I looked down at my keychain and remembered where I got it. I was watching a demonstration of the dying art of blacksmithing. I like to support artisans whenever I can, so I bought the keychain, which is a little curved iron leaf, less than the size of my thumb. It would never have occurred to me to attempt to use it as a weapon. The keys on the ring are probably more lethal, if it came to that, as are my teeth and my overall determination not to be f***ed with.

But what rattled me was that a guard could see a leaf and see me, and conclude that there was potential danger there, even if only for a second. That pretty much sums up the state of American paranoia these days. It makes me sad.

It reminded me of the time my nail clippers got confiscated at the airport. Again, my keys were left untouched. So was my laptop, which I could easily use to knock someone out if the spirit moved me. But those nail clippers? Lethal, I tell you! (Images of a terrorist holding a nail clipper to a hostage’s throat and saying, “One false move, and I’ll clip her! I swear to GOD I will!”)

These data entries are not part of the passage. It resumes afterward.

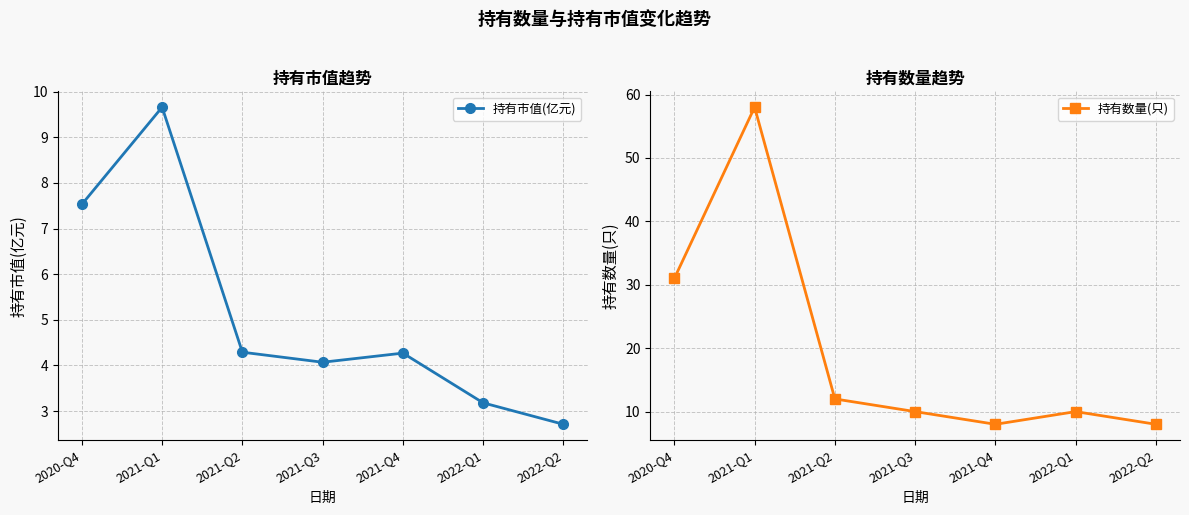

In 持有数量(只), how many points are lower than both neighbors (excluding endpoints)?

1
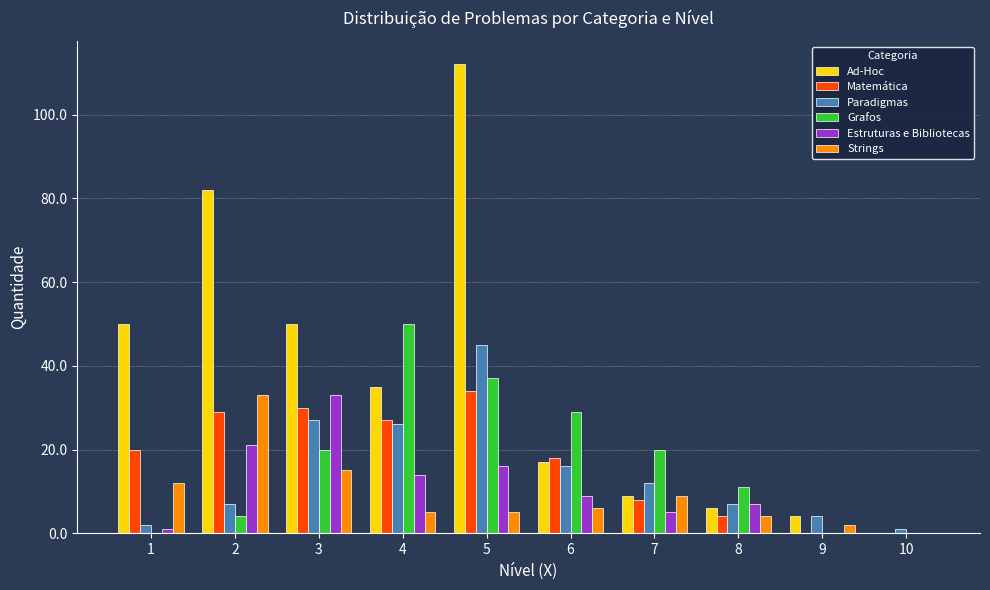

What is the greatest value displayed?

112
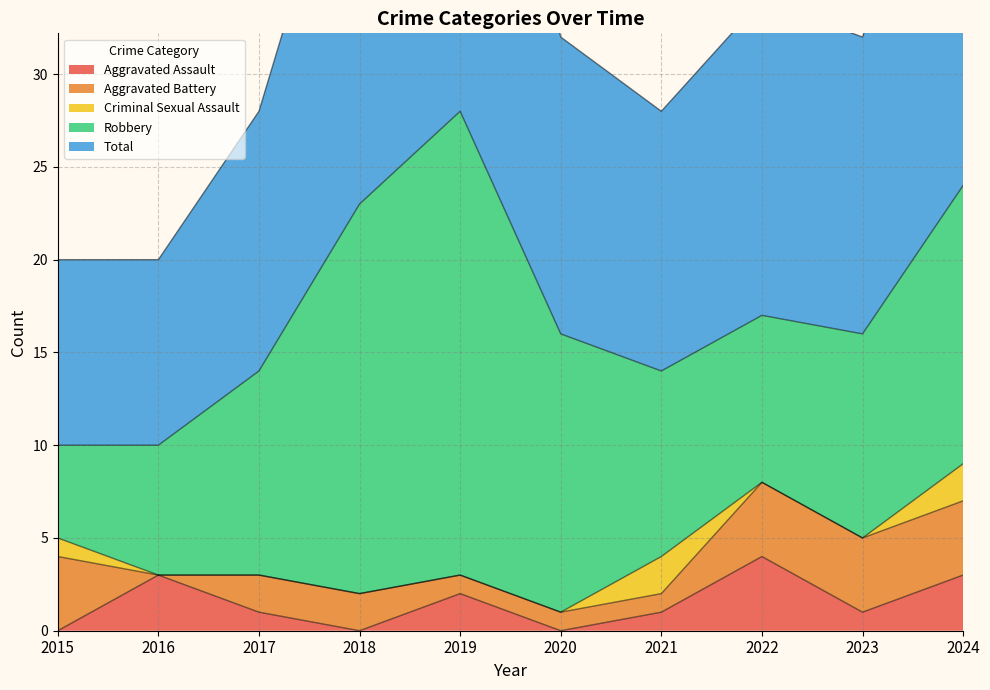

Reading left to right, extract all data points from this chart.

Aggravated Assault: 0	3	1	0	2	0	1	4	1	3
Aggravated Battery: 4	0	2	2	1	1	1	4	4	4
Criminal Sexual Assault: 1	0	0	0	0	0	2	0	0	2
Robbery: 5	7	11	21	25	15	10	9	11	15
Total: 10	10	14	23	28	16	14	17	16	24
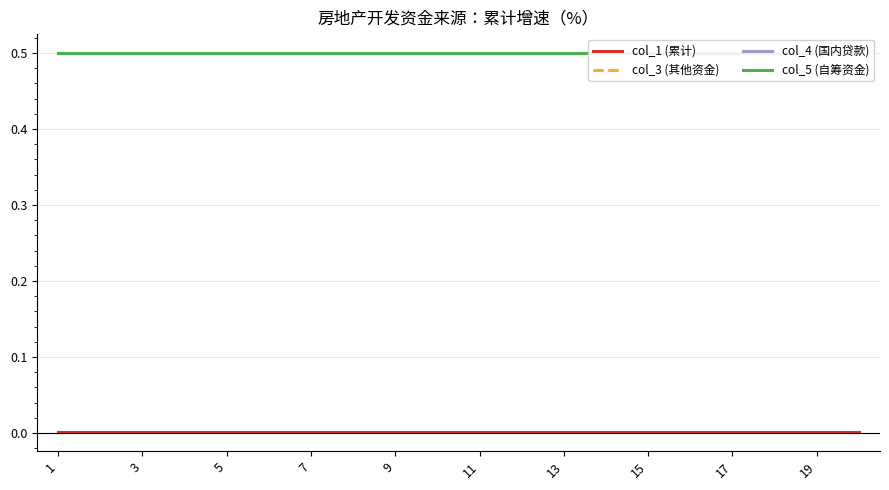

At which category does the chart reach its peak across all series?

1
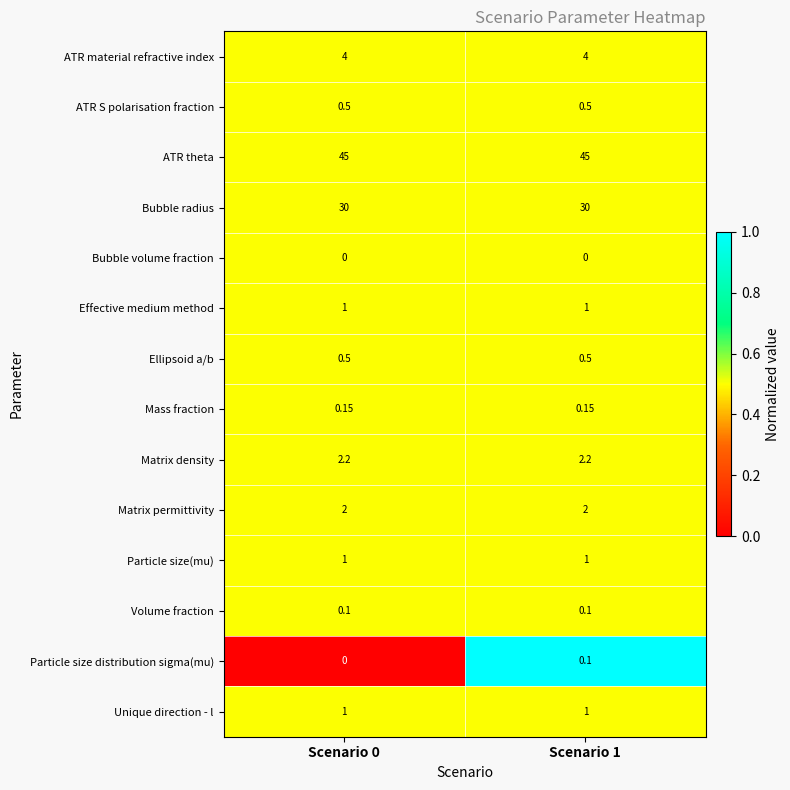

Which series has the largest total across all categories?

ATR theta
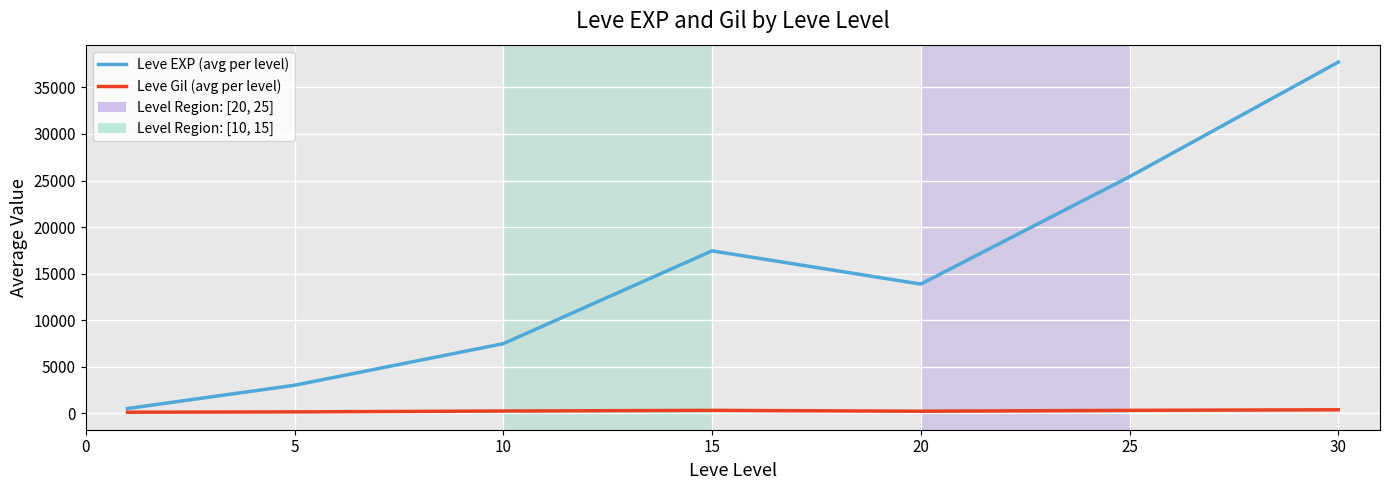

Which series has the widest spread of values?

Leve EXP (avg per level)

You want to know what we really should be afraid of? The fact that the very people who would have us all hand over our nail clippers and artistic keychains are the same ones who feel that depriving the general populous of automatic weapons is an outrageous civil rights violation.

Heaven help us all.



On Mass Shootings

Once again we’ve suffered a tragedy in a school in which a very disturbed guy decided to take a lot of people with him to wherever one goes after this life. It’s upsetting. It also makes me angry.

Naturally, the topic of gun control is on everyone’s mind, and everyone is resigned to the fact that nothing will be done about it, despite popular opinion. For me it’s a no-brainer. No civilian needs an arsenal or an assault weapon. Bear arms all you want. Hunt all you want. But you don’t have to prepare for overkill. You’ve been watching Rambo too much. It’s absurd.

But I had a very fascinating talk recently with someone who has been in the mental health field here in Seattle for 40 years. She brought up some very interesting points. (I wasn’t taking any notes, so any errors are mine alone.)

She said that the number of people in Seattle who have been to the emergency room more than 50 times for mental health issues number in the thousands. Multiply that by every large city in the country and the figure becomes quite daunting.

And yet you cannot involuntarily admit these people for mental health treatment. Yes, there is the Baker Act which allows for a 72 hour hold, but after that, they are released. And it has been thus since Reagan discarded the Mental Health Systems act, which put many people back out on the streets.

Now imagine that you are a family member of someone who is obviously disturbed. You have been begging for help for them for years, but there’s no such help available. You’ve told the police that you are afraid he’ll do something violent. They tell you they can’t do anything until the crime is already committed. Chances are this relative is either homeless or living in your basement, and then you yourself are a prisoner in your own home. You hide your knives. You live in fear mixed with guilt and shame, and no one, NO ONE will help you.

But when this crazy relative of yours goes into some school or movie theater and opens fire, in the aftermath people blame you. They say, “His parents should have done something! How could his family be so blind?”

They are not blind, people. They are just not given the support that they so desperately need. Until we have clearly defined description of what this type of mental illness looks like, and the infrastructure to deal with it, and the legal ability to involuntarily admit such people (which apparently they have in England and their world hasn’t come to an end), this problem isn’t going to go away.

We are more than willing to throw money at the prison system, so these people can be housed after the damage has been done. And thanks to terrorists, we have Homeland Security. So expansive and expensive policy changes can be made. How much more death do we have to experience in the form of mass shootings before the mental health system is revamped?